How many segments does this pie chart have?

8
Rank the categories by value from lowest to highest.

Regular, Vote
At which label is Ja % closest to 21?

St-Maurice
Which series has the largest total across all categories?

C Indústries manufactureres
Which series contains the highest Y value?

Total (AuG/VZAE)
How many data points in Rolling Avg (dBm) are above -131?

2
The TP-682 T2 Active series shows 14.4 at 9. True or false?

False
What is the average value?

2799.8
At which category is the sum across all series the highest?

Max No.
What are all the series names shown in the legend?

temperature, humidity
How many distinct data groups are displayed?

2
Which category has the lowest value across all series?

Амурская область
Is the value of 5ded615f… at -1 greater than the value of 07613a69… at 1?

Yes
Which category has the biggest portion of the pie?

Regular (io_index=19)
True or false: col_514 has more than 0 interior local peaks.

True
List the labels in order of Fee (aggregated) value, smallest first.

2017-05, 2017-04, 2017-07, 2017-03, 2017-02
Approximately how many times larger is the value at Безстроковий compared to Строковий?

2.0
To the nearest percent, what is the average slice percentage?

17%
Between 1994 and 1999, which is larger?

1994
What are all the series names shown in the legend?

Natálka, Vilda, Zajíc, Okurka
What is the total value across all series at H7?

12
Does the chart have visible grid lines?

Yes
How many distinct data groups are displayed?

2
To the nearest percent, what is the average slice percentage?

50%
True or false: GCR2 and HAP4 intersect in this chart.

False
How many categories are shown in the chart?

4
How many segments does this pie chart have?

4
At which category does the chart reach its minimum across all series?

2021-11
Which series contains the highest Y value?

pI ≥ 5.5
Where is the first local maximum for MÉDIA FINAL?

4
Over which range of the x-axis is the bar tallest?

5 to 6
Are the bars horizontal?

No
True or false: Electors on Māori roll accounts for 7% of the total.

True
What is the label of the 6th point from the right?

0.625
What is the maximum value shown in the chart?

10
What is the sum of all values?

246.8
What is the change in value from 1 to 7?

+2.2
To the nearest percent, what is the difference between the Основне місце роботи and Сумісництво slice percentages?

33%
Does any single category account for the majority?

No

What the exercise asks:
Please count the lines in the entries above that contain the word "True", treating uppercase and lowercase as different, and reply with the number only.

Your solution:
6